= I'm Going Home to Dixie =

Song by Dan Emmett

"I'm Going Home to Dixie" is an American walkaround, a type of dance song. It was written by Dan Emmett in 1861 as a sequel to the immensely popular walkaround "Dixie". The sheet music was first published that same year by Firth, Pond & Company in an arrangement by C. S. Grafully. Despite the publisher's claim that "I'm Going Home to Dixie" had been "Sung with tumultuous applause by the popular Bryant's Minstrels", the song lacked the charm of its predecessor, and it quickly faded into obscurity. The song's lyrics follow the minstrel show scenario of the freed slave longing to return to his master in the South; it was the last time Emmett would use the term "Dixie" in a song. Its tune simply repeated Emmett's earlier walkaround "I Ain't Got Time to Tarry" from 1858.

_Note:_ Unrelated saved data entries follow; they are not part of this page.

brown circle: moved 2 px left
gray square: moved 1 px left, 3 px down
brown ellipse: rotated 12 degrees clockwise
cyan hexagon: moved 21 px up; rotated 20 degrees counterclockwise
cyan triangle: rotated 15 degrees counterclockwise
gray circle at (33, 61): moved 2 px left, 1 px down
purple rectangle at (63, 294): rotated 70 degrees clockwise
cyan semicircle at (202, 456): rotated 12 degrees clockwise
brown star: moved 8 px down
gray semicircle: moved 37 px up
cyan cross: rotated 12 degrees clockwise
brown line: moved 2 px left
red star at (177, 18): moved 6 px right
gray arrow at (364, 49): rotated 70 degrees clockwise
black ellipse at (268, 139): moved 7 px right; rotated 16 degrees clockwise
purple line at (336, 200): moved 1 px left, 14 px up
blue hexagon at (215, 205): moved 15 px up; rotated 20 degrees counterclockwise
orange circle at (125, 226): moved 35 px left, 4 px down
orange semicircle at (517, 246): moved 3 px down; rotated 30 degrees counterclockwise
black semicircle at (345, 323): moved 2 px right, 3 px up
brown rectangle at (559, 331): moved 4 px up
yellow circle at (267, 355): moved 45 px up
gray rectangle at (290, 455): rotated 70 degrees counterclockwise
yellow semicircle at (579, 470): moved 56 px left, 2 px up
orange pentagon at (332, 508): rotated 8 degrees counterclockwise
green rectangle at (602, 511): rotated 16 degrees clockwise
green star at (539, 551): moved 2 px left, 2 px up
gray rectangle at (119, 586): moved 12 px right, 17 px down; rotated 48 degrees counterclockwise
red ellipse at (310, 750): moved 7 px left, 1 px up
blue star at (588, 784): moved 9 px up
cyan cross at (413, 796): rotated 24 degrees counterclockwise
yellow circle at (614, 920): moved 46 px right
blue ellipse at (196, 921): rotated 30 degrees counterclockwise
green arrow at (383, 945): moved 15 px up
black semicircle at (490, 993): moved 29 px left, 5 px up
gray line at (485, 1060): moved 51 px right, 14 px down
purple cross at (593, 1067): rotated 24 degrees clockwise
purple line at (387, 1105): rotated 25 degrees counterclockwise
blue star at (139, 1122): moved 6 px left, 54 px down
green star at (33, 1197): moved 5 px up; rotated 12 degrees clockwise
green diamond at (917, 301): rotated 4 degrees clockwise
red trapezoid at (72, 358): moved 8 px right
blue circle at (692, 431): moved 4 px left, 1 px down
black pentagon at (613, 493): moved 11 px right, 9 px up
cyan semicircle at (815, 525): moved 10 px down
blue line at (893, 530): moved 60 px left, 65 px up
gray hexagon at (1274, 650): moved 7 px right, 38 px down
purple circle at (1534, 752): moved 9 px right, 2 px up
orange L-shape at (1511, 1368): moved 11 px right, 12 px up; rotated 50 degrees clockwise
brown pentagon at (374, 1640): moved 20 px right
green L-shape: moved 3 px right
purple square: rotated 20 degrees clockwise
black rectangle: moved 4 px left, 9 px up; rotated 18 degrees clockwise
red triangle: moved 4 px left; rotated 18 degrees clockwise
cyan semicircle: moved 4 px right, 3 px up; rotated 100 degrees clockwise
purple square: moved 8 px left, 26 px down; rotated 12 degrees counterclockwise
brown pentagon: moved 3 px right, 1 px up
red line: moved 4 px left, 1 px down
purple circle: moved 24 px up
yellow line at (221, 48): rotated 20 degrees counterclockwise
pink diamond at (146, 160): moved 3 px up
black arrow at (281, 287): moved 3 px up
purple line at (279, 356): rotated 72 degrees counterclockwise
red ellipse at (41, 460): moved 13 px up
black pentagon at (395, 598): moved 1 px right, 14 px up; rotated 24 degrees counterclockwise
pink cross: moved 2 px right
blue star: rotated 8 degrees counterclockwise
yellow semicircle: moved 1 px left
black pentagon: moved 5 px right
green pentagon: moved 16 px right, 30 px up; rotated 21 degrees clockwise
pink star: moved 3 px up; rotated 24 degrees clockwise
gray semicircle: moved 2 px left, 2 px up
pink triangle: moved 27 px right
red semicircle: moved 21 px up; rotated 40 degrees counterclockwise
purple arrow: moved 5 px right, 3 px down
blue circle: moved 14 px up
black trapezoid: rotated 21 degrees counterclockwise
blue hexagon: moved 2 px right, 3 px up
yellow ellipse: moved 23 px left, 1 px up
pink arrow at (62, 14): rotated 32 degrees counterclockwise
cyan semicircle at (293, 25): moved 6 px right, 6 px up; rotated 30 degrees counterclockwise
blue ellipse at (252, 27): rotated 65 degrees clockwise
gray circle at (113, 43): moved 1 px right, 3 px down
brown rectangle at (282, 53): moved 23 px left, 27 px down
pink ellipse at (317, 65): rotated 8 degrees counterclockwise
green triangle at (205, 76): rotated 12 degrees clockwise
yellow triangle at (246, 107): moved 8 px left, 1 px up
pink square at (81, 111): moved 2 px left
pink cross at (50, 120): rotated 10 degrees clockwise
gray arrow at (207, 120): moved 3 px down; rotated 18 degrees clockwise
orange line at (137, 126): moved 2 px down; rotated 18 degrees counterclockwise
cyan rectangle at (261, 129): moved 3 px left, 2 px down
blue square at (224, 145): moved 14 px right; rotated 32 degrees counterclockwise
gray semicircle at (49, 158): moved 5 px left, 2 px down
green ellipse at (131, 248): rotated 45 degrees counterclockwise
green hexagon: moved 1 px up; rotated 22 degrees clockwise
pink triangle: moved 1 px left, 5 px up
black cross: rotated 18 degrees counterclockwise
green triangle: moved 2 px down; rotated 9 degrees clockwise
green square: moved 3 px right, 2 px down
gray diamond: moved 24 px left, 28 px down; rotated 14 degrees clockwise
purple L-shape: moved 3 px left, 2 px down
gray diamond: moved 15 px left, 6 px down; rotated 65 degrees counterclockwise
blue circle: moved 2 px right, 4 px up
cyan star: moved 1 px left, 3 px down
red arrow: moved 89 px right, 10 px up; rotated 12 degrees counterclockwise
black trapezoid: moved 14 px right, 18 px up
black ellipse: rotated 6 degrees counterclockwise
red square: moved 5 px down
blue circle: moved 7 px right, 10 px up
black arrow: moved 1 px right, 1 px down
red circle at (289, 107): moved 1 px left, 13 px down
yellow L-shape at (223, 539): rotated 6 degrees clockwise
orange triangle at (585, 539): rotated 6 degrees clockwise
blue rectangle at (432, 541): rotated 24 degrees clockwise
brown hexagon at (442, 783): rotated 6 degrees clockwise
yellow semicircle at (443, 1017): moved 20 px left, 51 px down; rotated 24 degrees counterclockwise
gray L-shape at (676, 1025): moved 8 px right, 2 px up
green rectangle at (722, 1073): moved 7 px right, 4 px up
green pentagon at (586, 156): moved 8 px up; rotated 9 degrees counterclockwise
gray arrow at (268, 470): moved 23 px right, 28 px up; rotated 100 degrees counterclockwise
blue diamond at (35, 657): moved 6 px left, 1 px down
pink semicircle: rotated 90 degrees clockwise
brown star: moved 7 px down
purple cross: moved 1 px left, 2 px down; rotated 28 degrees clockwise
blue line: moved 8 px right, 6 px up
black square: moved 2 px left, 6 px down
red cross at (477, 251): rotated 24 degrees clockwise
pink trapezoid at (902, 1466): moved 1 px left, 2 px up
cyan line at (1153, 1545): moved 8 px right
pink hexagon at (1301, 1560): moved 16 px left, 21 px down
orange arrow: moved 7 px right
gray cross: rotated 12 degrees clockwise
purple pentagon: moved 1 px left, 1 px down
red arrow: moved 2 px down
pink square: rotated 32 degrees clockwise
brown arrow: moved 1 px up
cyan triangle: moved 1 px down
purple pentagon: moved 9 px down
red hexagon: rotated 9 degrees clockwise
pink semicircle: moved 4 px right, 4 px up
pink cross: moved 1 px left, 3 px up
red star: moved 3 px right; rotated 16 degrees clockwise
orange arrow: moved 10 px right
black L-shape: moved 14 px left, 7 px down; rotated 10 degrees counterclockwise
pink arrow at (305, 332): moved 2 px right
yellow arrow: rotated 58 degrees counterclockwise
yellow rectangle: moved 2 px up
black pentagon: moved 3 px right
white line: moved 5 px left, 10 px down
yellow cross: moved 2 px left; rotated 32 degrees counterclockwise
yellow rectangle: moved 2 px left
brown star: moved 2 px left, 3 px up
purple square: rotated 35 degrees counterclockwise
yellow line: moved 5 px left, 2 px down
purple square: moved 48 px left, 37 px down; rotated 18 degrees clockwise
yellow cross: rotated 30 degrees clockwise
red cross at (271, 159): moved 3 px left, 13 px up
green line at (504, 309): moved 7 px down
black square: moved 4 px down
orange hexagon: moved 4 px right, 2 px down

Emmett dedicated "I'm Going Home to Dixie" to P. P. Werlein, Esq., a publisher who had disputed Emmett's copyright to "Dixie" by printing it in New Orleans without attribution. The sheet music also included a note as to the true location of "Dixie":

As many inquiries have been made in regard to the meaning of "Dixies Land" and as to the location, it may be well to remark, that with the southern negroes, Dixies Land is but another name for Home. Hence it is but fair to conclude, that all south of the Mason's & Dixon's Line is the true "Dixies Land."